# Kooks LT no fit GTO!



## Holden (Sep 10, 2005)

*Update Pics Inside*

I just found out Kooks is in NY same time zone as me and they are open 9-5 M-F that works out real good as I work 8-6 M-F. Looks like I’m not the only one with problems with header hitting steering shaft there is a post on there message forum same problem, went unanswered! Great Support, I left another voice mail.


----------



## RookWV (Apr 9, 2005)

They don't hit all GTO steering shafts. Probably far more that they don't than they do.


----------



## alptbird (Feb 20, 2006)

Yes That is a problem as a matter of fact when if you are turning a little while the engine is torqued up it isn't really the stearing shaft there is a retainer clip on the steering shaft that if you get in there and flatten the extra bit of the clip your problems should go away.
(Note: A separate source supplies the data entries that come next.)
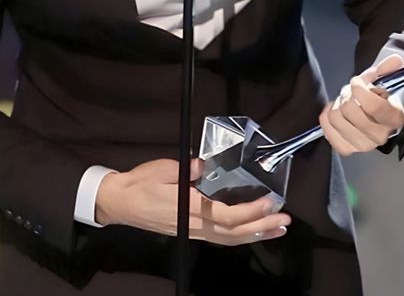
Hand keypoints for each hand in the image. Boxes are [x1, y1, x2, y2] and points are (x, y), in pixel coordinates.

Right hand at [95, 158, 290, 245]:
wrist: (119, 202)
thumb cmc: (139, 183)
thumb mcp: (162, 167)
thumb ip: (187, 168)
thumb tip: (206, 164)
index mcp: (188, 207)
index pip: (225, 214)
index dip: (249, 211)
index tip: (268, 202)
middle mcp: (193, 224)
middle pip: (232, 232)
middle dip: (260, 226)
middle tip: (284, 219)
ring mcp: (191, 231)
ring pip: (228, 239)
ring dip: (255, 235)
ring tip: (277, 229)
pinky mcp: (190, 231)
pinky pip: (219, 238)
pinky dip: (239, 236)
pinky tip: (251, 232)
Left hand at [319, 54, 403, 155]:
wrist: (374, 115)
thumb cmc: (378, 97)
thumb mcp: (382, 81)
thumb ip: (386, 69)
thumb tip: (395, 59)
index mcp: (394, 118)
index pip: (372, 105)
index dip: (359, 89)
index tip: (355, 82)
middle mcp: (381, 136)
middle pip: (350, 111)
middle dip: (346, 95)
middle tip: (350, 93)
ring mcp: (364, 145)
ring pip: (336, 119)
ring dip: (336, 106)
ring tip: (344, 103)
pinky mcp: (348, 149)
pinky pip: (328, 132)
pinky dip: (326, 119)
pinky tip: (333, 112)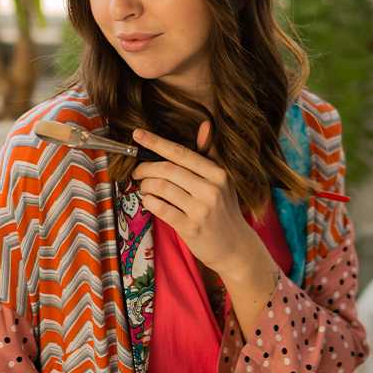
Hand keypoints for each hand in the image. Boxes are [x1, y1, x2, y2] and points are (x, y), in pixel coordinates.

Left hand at [131, 120, 254, 276]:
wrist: (235, 247)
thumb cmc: (224, 211)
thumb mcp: (222, 181)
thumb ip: (209, 154)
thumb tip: (204, 125)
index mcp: (218, 173)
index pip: (181, 153)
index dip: (156, 142)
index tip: (137, 134)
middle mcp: (211, 189)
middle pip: (167, 169)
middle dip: (145, 168)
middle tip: (137, 171)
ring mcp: (201, 209)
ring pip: (160, 188)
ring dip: (145, 186)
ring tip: (144, 188)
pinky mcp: (190, 227)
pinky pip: (160, 208)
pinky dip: (149, 202)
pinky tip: (149, 201)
I just fixed mine today. There are a couple of members of the LS1GTO.com tech forum that have had that happen to them and they wiped out there car and the Tahoe next to them. So beware it is a retaining clip on the steering shaft. bend it out of the way and you will be golden


----------



## Exhaust Depot (Oct 28, 2006)

I feel for them. Even though some items are made on the same jig, at times it comes off a little. Been there done that.


----------



## Holden (Sep 10, 2005)

*Help With Wire on LS2*

Any one with Kooks LT Headers on LS2 GTO, what did you do about wiring for left knock sensor, I already burnt mine and don’t see any way to rout it away from Header. Pics with High flow cats and Jet Hot Coating


----------



## bluhaven (Jan 24, 2005)

I zipped tied the drivers side to one of the metal lines on the firewall, it goes over to the ac.:cheers


----------



## Holden (Sep 10, 2005)

bluhaven said:


> I zipped tied the drivers side to one of the metal lines on the firewall, it goes over to the ac.:cheers


:confused


----------



## bluhaven (Jan 24, 2005)

Is it the wire that comes up from the bottom middle of the block(Lt side) to the top rear of the head the wire you are talking about?


----------



## Holden (Sep 10, 2005)

Yep thats the one! The problem is below head, Header is so close to block. Wire is mounted low and high but near Header its free to move around.


----------



## bluhaven (Jan 24, 2005)

Mid way up the block there is a clip on the block that holds it in place, and from there I pulled it over to the metal tube on the firewall, I think there is a total of 4 tubes, and zip tied it out of the way. Doesn't hit anywhere, not:cheers yet anyway.


----------



## Holden (Sep 10, 2005)

I C thanx


----------



## Holden (Sep 10, 2005)

I talked to GM of Kooks today and he says he will probably send me NEW LEFT HEADER THAT FITS. So thats good news. I put stock exhaust back on today took, off work early so I could use Rack man did that make it EZ. I have to return Header for replacement. Just wanted to say Brandon @ MARYLAND SPEED where I bought kit has been very helpful through this deal and would highly recommend them for your speed. Also I signed up for GTO Track Days @ Bradenton Fl January hope to see yous there.:cool Also find pic of how I rerouted Knock sensor wire for Header on left side used 2 GM starter shims and wire clips should do the job when I get new Headers.


----------



## Holden (Sep 10, 2005)

I put my Magnaflow cat back on today with stock manifolds. Man I forgot how sweet it sounds under 3k like Ferrari. I wonder how loud it will be with Headers. Now the GM of Kooks changed his story. He wants my Header on his jig and if it fits I’m on my own. Don’t care about damage to my car or damage to Header due to not fitting. So long story short I have to fix Header and the vendor is gna have recoated for me. Kooks Support LOL


----------